Return the lines of the records exactly, from the line containing "Rank the series" through the end of the records, and omit the pictures from your answer.

---------- MATERIAL PROVIDED ----------

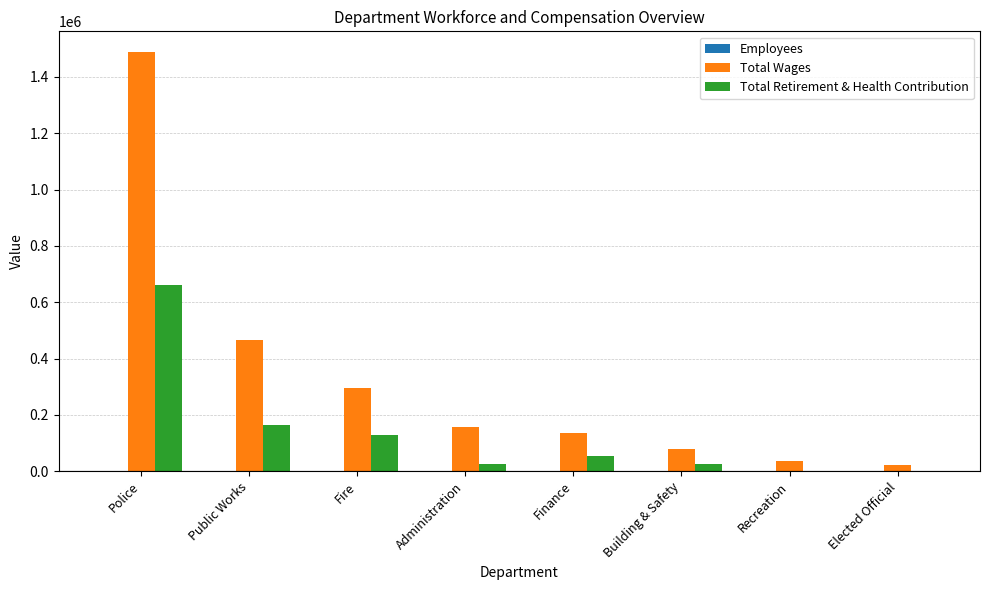

What is the sum of all Total Wages values?

2680314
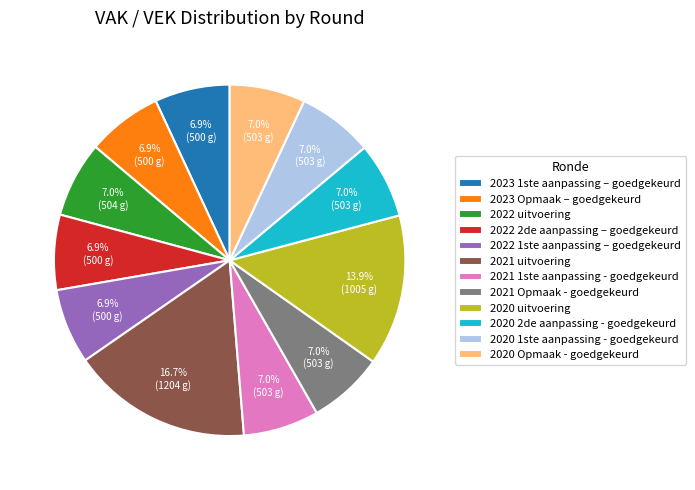

Between 2020 Opmaak - goedgekeurd and 2020 uitvoering, which is larger?

2020 uitvoering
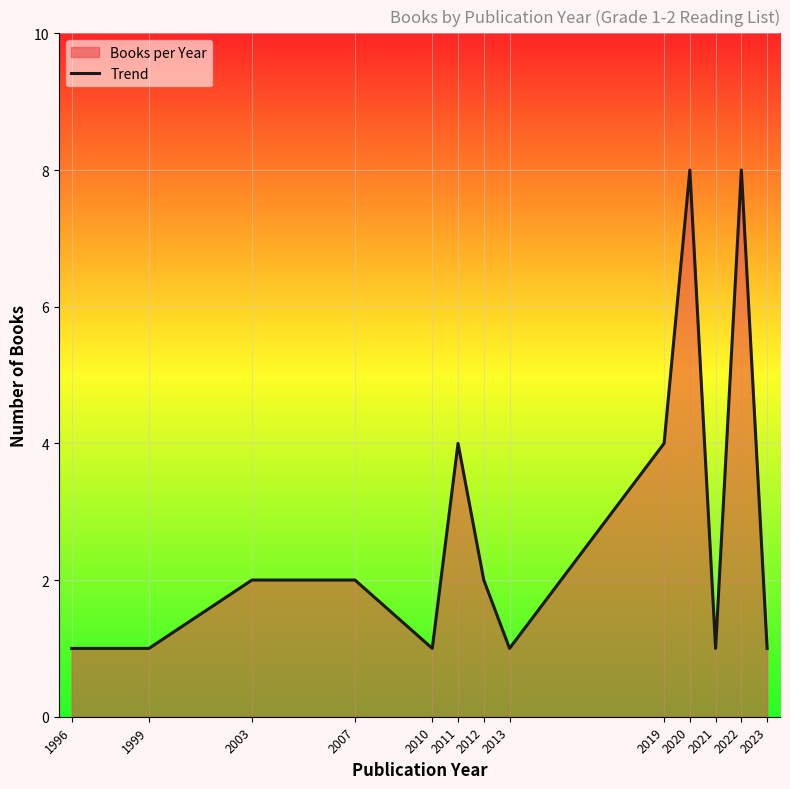

Reading right to left, transcribe all the data shown in this chart.

2023=1	2022=8	2021=1	2020=8	2019=4	2013=1	2012=2	2011=4	2010=1	2007=2	2003=2	1999=1	1996=1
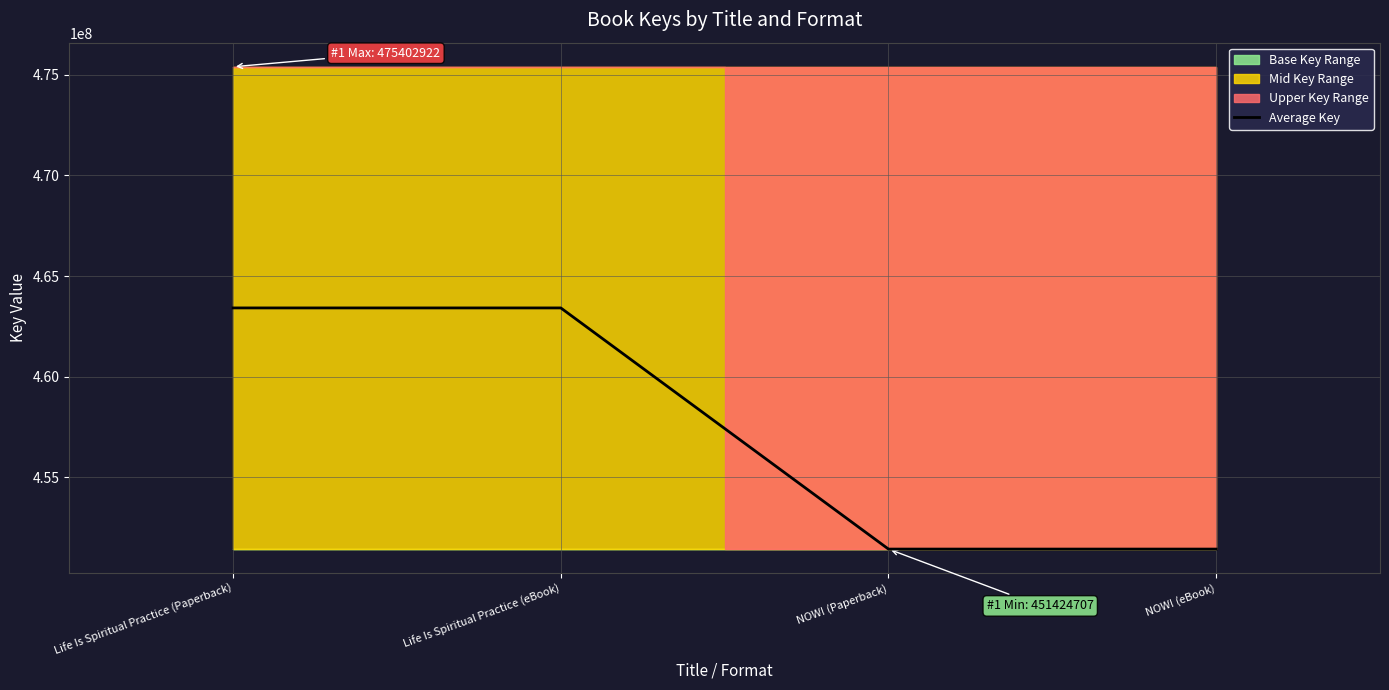

What is the label of the 4th point from the right?

Life Is Spiritual Practice (Paperback)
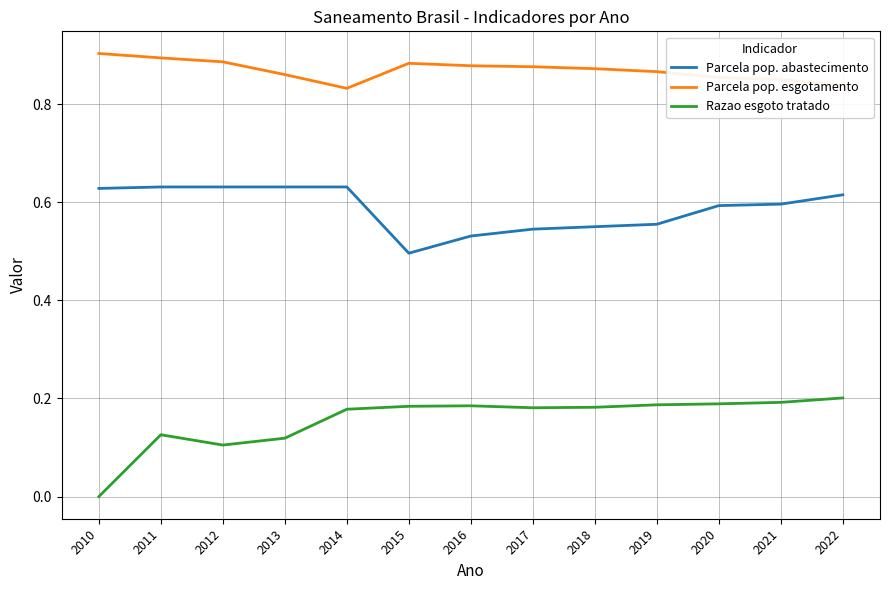

Rank the series at 2010 from lowest to highest value.

Razao esgoto tratado, Parcela pop. abastecimento, Parcela pop. esgotamento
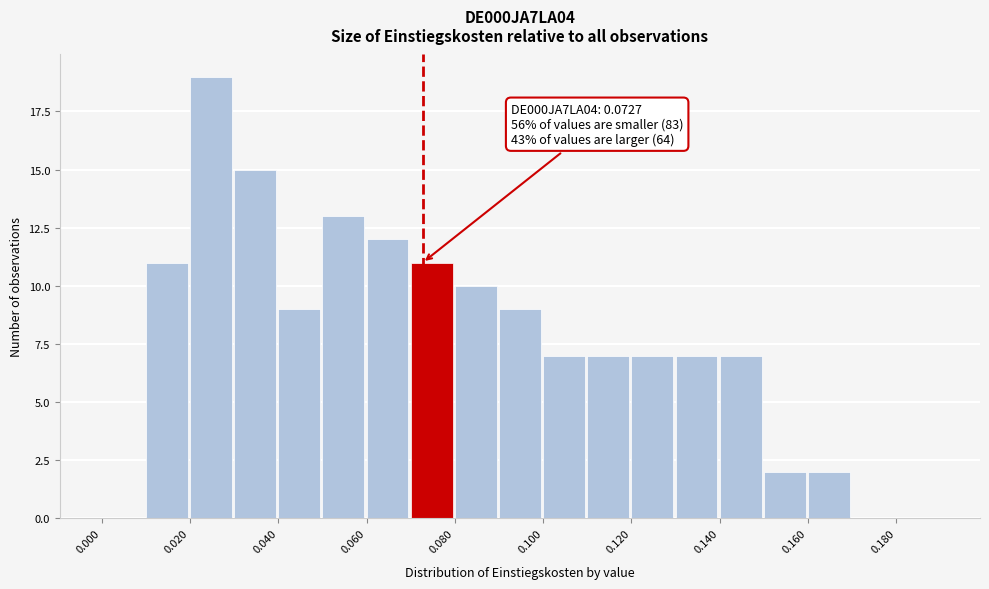

Which range on the x-axis has the tallest bar?

0.02 to 0.03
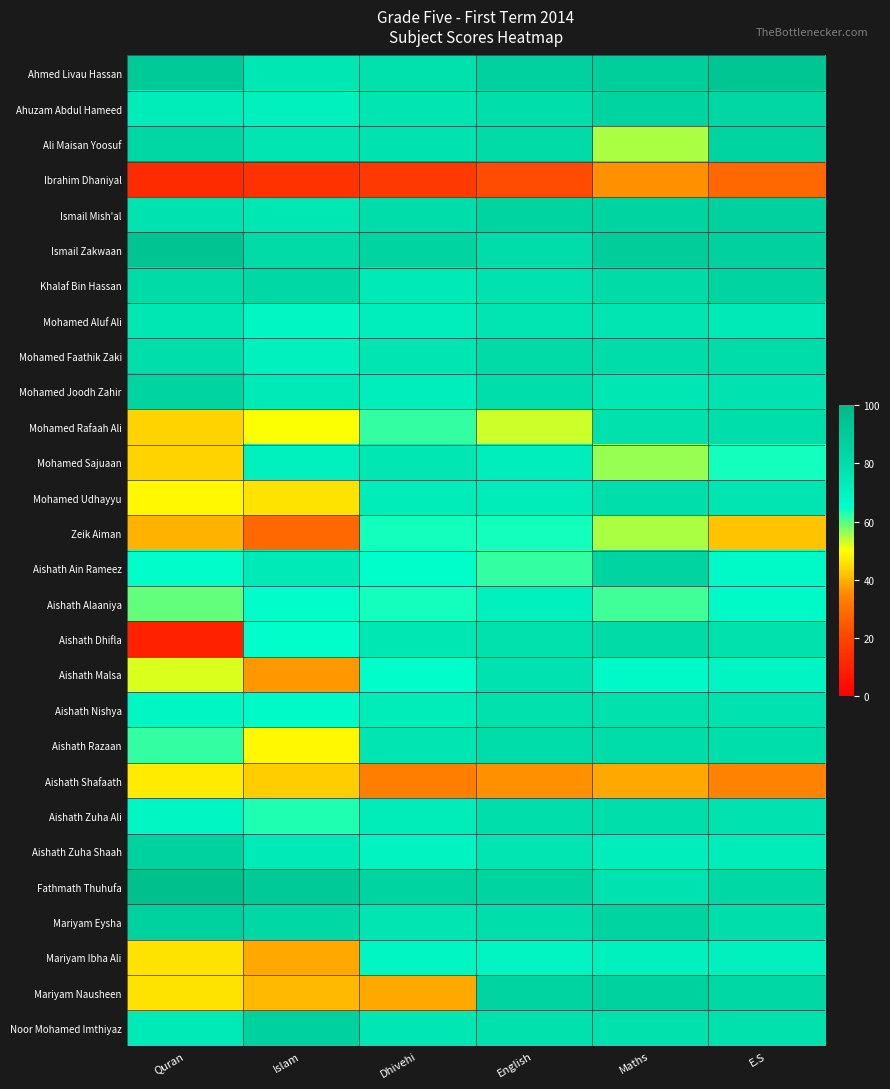

Count the number of data series in this chart.

28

----------

* [PROBLEM SOLUTION]:
Rank the series at 2010 from lowest to highest value.

Razao esgoto tratado, Parcela pop. abastecimento, Parcela pop. esgotamento

Which range on the x-axis has the tallest bar?

0.02 to 0.03

Count the number of data series in this chart.

28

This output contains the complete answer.